Test driving Cloudflare Workers with a GitHub public repository monitor
In our previous article, Stupid simple serverless with usage-only pricing, we described how we ended up trying out Cloudflare Workers for a GitHub automation that notifies us whenever a GitHub repo is made public. In this piece, we detail the experience we had with the platform.
Code of the experiment and setup
The tool, called github-hawk, is published on GitHub and it’s surprisingly simple (and useful!). Setting up the project was trivial with the Wrangler CLI that Cloudflare provides.
Running the tool involves setting up an account with Cloudflare, setting the variables, called “secrets” and publishing the worker. It was smooth without surprises.
What exactly are Cloudflare Workers?
Cloudflare Workers are a variation of Web Workers. This variation is meant to be used server-side, distributed across the fleet of edge nodes belonging to Cloudflare, which is one of the major CDNs.
------------
▶ Assigned task
Write out the passage of the article on Cloudflare Workers from "Test driving Cloudflare" up to and including "smooth without surprises.", word for word. The data that follows is separate from the article on Cloudflare Workers.

Saved data entries
------------
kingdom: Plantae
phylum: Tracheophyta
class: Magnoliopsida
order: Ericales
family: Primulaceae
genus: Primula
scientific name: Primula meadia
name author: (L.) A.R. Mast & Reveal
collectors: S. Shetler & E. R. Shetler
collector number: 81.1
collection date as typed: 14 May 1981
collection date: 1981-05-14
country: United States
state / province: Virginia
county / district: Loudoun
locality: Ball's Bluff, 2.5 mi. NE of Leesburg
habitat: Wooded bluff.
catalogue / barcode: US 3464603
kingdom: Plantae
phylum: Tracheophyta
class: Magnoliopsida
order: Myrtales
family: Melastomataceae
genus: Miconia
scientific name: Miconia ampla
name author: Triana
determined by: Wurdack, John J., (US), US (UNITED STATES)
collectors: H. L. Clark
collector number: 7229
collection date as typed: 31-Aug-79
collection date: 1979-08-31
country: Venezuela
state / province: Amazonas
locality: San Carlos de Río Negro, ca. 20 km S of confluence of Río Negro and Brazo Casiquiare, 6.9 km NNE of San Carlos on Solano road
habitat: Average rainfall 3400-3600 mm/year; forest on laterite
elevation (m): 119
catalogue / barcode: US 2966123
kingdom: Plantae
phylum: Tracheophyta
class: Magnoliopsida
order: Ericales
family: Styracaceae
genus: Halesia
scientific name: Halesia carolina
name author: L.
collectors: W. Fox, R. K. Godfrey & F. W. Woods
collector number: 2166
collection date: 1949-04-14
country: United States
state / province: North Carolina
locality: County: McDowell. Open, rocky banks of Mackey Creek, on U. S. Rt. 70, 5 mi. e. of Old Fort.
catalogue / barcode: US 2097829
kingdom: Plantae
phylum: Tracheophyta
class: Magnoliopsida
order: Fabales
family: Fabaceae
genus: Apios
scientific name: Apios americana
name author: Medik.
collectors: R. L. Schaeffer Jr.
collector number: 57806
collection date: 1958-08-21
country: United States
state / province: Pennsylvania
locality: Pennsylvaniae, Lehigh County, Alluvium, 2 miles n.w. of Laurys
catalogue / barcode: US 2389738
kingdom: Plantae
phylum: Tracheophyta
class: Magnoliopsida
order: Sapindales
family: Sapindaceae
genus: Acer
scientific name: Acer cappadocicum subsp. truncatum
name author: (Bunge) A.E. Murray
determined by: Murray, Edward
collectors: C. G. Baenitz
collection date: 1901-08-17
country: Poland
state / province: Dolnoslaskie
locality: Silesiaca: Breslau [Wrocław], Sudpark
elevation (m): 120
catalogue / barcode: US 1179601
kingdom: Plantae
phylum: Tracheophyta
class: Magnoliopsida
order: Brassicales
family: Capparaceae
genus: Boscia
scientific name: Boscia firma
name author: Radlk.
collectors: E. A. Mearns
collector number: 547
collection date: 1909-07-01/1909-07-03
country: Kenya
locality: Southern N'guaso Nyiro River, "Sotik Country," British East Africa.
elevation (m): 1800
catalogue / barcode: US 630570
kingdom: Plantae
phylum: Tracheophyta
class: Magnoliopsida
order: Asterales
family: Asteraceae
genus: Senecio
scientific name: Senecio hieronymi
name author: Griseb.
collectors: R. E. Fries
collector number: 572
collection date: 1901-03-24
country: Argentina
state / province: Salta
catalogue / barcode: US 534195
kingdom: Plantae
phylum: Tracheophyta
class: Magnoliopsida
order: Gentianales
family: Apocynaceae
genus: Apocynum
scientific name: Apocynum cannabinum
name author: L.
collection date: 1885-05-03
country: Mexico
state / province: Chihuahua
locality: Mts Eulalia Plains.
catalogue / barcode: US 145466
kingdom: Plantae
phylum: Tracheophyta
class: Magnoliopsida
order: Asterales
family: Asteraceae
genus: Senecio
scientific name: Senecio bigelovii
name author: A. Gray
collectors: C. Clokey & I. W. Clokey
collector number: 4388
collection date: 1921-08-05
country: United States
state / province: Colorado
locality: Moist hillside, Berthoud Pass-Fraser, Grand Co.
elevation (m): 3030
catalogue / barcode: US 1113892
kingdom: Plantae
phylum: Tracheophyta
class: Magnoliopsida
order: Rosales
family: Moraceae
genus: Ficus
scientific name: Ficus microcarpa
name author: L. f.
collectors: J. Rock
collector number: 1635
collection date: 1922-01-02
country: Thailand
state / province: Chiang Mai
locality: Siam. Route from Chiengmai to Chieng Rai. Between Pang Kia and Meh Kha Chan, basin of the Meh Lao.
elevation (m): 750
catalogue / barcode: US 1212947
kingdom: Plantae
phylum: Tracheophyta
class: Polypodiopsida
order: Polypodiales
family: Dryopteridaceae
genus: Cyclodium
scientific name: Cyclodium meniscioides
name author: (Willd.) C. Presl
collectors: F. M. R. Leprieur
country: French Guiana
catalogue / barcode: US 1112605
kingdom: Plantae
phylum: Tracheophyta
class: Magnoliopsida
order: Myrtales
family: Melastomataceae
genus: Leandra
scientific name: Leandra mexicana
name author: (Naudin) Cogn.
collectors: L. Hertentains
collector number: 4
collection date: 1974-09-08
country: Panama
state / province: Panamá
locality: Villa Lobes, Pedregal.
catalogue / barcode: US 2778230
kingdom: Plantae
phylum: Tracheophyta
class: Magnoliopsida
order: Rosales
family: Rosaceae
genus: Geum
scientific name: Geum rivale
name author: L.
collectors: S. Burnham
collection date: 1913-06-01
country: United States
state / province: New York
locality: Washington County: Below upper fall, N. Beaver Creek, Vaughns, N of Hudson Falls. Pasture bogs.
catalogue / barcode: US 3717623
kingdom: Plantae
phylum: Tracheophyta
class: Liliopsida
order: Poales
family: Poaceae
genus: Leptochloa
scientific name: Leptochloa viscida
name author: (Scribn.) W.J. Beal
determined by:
------------
▶ Exercise response
Test driving Cloudflare Workers with a GitHub public repository monitor
In our previous article, Stupid simple serverless with usage-only pricing, we described how we ended up trying out Cloudflare Workers for a GitHub automation that notifies us whenever a GitHub repo is made public. In this piece, we detail the experience we had with the platform.
Code of the experiment and setup
The tool, called github-hawk, is published on GitHub and it’s surprisingly simple (and useful!). Setting up the project was trivial with the Wrangler CLI that Cloudflare provides.
Running the tool involves setting up an account with Cloudflare, setting the variables, called “secrets” and publishing the worker. It was smooth without surprises.